What do phylograms show?
- evolutionary relationships, not evolutionary progress.
- taxa that share a more recent common ancestor are more closely related.
- the number of nodes between a taxa does not indicate the relatedness of the taxa.
What do phylogenetic polytomies indicate?
- Lack of knowledge - polytomy indicates there is insufficient data to resolve patterns of divergence (do not make conclusions about lineages)
- Rapid speciation - multiple speciation events possibly happened at the same time. (ex: when a species rapidly expands its geographic range).
What is the conceptual difference between taxonomy and systematics criteria?
- taxonomy uses similarity and difference to define taxonomic ranks.
- systematics uses branching order (phylogeny) to define clades.
What are the two reasons that traits can be similar between different groups?
- the trait is similar because of decent from a common ancestor (shared ancestry) (homologous)
- the trait is similar due to independent adaptation (convergent evolution) (analogous)
What is homology?
- it is similarly due to shared ancestry.
- shared evolutionary origin
What is analogy?
- it is due to convergent evolution
- convergent evolution = the independent evolution of similar traits in different lineages.

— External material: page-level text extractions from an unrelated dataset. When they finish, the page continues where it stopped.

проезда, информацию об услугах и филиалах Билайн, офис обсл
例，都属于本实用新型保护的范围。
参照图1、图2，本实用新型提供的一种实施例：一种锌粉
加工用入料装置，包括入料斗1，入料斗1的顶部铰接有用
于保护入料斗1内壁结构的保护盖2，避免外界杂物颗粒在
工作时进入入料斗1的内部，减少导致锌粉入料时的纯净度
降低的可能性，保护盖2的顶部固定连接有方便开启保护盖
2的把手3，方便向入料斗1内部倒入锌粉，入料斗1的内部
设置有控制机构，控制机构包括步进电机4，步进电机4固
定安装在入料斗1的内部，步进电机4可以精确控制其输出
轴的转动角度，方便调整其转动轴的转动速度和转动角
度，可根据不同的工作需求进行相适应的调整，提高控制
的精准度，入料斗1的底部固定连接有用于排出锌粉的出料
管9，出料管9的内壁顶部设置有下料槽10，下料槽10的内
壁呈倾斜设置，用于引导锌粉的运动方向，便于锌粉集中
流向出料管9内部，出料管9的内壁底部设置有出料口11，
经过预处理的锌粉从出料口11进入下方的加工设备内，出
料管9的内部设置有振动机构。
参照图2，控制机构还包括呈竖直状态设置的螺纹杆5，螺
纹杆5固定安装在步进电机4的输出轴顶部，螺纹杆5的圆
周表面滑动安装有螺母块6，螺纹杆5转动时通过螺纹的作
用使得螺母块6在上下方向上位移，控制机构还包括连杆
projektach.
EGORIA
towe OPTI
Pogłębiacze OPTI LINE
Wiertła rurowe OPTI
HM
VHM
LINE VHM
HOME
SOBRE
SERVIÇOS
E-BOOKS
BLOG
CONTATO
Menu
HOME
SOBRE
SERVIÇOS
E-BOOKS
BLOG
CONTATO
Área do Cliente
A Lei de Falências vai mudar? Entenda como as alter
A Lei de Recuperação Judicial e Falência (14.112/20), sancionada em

- convergent evolution does not provide information about shared evolutionary history.
What is convergent evolution?
When similar environmental conditions and natural selection produce similar adaptations in organisms from different evolutionary lineages.
(anologous)
What is homoplasy?
- interchangeable with analogous
- analogous structures or molecular sequences that evolved independently
- a trait that is shared by a set of taxa, but the trait is not present in their common ancestor.
When building phylogenetic trees…
- only homologous traits should be used to build phylogenetic trees.
- only homologous traits reflect evolutionary history.
What is the ingroup in a phylogenetic tree?
the group of taxa whose evolutionary relationships you are interested in determining.
What is the outgroup of a phylogenetic tree?
one or more taxa that are related to the ingroup, but have diverged from the ingroup at an earlier time.
What is a character in a phylogenetic tree?
- anatomical, physiological, or molecular features of organisms.
- character state is the observed manifestation of that character.
What is cladistics?
a method of inferring phylogeny from homologous characters.
- groups organisms by common decent
What is a monophyletic group?
- a group is monophyletic if it consists of an ancestor taxon, all of its descendants, and no unrelated taxa.
- monophyletic group = clade
What is a paraphyletic group?
- consists of an ancestral taxon, but not all of the descendants
- often arise when highly divergent taxa are removed from their original clade
- includes distantly related taxa but does not include the common ancestor of all group members.
What is a shared, derived character?
- characteristics shared by two or more taxa and their most recent common ancestor
- is not found in the ancestor that precedes the clade
(synapomorphy)
What is a shared, ancestral character?
- an ancestral character shared by two or more taxa, including taxa in an earlier clade.
(symplesiomorphy)
What is synapomorphy?
a derived character (apomorphy) shared by two or more groups which originated in their last common ancestor.
What is symplesiomorphy?
an ancestral character (plesiomorphy) shared by several groups, but inherited from ancestors older than the last common ancestor.